Decided on June 22, 2004
SUPREME COURT OF THE STATE OF NEW YORK
APPELLATE TERM : 2nd and 11th JUDICIAL DISTRICTS
PRESENT:ARONIN, J.P., GOLIA and RIOS, JJ.
NO. 2003-118 K C

FRANK MILLS and ROXANE MILLS, Respondents,

against

P. HENDEL PRODUCTS d/b/a McDONALD'S RESTAURANT, Appellant.

Appeal by defendant from an order of the Civil Court, Kings County (P. Sweeney, J.), entered November 7, 2002, which denied its unopposed motion for summary judgment.


Order unanimously reversed with $10 costs and defendant's motion for summary judgment granted.

* _QUESTIONS_:
a: Print the part of the appellate decision starting at "Decided on June" and ending at "for summary judgment.".
b: Answer these questions from the appellate decision:
(i) On what date was it decided?
(ii) Which court entered the order under appeal?
(iii) What costs accompany the reversal?
The lines that come next are separate material and are unrelated to the appellate decision.

* _INFORMATION PROVIDED_:

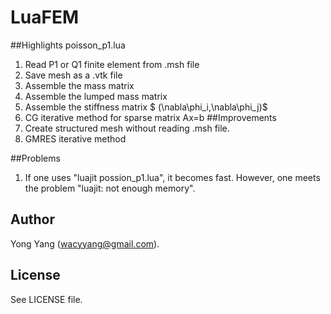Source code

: # LuaFEM

##Highlights
poisson_p1.lua

 1. Read P1 or Q1 finite element from .msh file
 2. Save mesh as a .vtk file
 3. Assemble the mass matrix
 4. Assemble the lumped mass matrix
 5. Assemble the stiffness matrix $ (\nabla\phi_i,\nabla\phi_j)$
 6. CG iterative method for sparse matrix Ax=b
##Improvements
 1. Create structured mesh without reading .msh file.
 2. GMRES iterative method

##Problems
 1. If one uses "luajit possion_p1.lua", it becomes fast. However, one meets the problem "luajit: not enough memory".
## Author

Yong Yang (wacyyang@gmail.com).

## License

See LICENSE file.

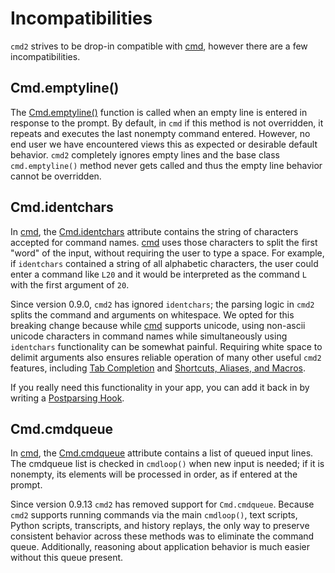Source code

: # Incompatibilities

`cmd2` strives to be drop-in compatible with [cmd][cmd], however there are a few incompatibilities.

## Cmd.emptyline()

The [Cmd.emptyline()](https://docs.python.org/3/library/cmd.html#cmd.Cmd.emptyline) function is
called when an empty line is entered in response to the prompt. By default, in `cmd` if this method
is not overridden, it repeats and executes the last nonempty command entered. However, no end user
we have encountered views this as expected or desirable default behavior. `cmd2` completely ignores
empty lines and the base class `cmd.emptyline()` method never gets called and thus the empty line
behavior cannot be overridden.

## Cmd.identchars

In [cmd][cmd], the [Cmd.identchars](https://docs.python.org/3/library/cmd.html#cmd.Cmd.identchars)
attribute contains the string of characters accepted for command names. [cmd][cmd] uses those
characters to split the first "word" of the input, without requiring the user to type a space. For
example, if `identchars` contained a string of all alphabetic characters, the user could enter a
command like `L20` and it would be interpreted as the command `L` with the first argument of `20`.

Since version 0.9.0, `cmd2` has ignored `identchars`; the parsing logic in `cmd2` splits the command
and arguments on whitespace. We opted for this breaking change because while [cmd][cmd] supports
unicode, using non-ascii unicode characters in command names while simultaneously using `identchars`
functionality can be somewhat painful. Requiring white space to delimit arguments also ensures
reliable operation of many other useful `cmd2` features, including
[Tab Completion](../features/completion.md) and
[Shortcuts, Aliases, and Macros](../features/shortcuts_aliases_macros.md).

If you really need this functionality in your app, you can add it back in by writing a
[Postparsing Hook](../features/hooks.md#postparsing-hooks).

## Cmd.cmdqueue

In [cmd][cmd], the [Cmd.cmdqueue](https://docs.python.org/3/library/cmd.html#cmd.Cmd.cmdqueue)
attribute contains a list of queued input lines. The cmdqueue list is checked in `cmdloop()` when
new input is needed; if it is nonempty, its elements will be processed in order, as if entered at
the prompt.

Since version 0.9.13 `cmd2` has removed support for `Cmd.cmdqueue`. Because `cmd2` supports running
commands via the main `cmdloop()`, text scripts, Python scripts, transcripts, and history replays,
the only way to preserve consistent behavior across these methods was to eliminate the command
queue. Additionally, reasoning about application behavior is much easier without this queue present.

[cmd]: https://docs.python.org/3/library/cmd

* _YOUR WRITTEN ANSWERS_:
a:
Decided on June 22, 2004
SUPREME COURT OF THE STATE OF NEW YORK
APPELLATE TERM : 2nd and 11th JUDICIAL DISTRICTS
PRESENT:ARONIN, J.P., GOLIA and RIOS, JJ.
NO. 2003-118 K C

FRANK MILLS and ROXANE MILLS, Respondents,

against

P. HENDEL PRODUCTS d/b/a McDONALD'S RESTAURANT, Appellant.

Appeal by defendant from an order of the Civil Court, Kings County (P. Sweeney, J.), entered November 7, 2002, which denied its unopposed motion for summary judgment.

b:
(i) June 22, 2004
(ii) The Civil Court, Kings County
(iii) $10 costs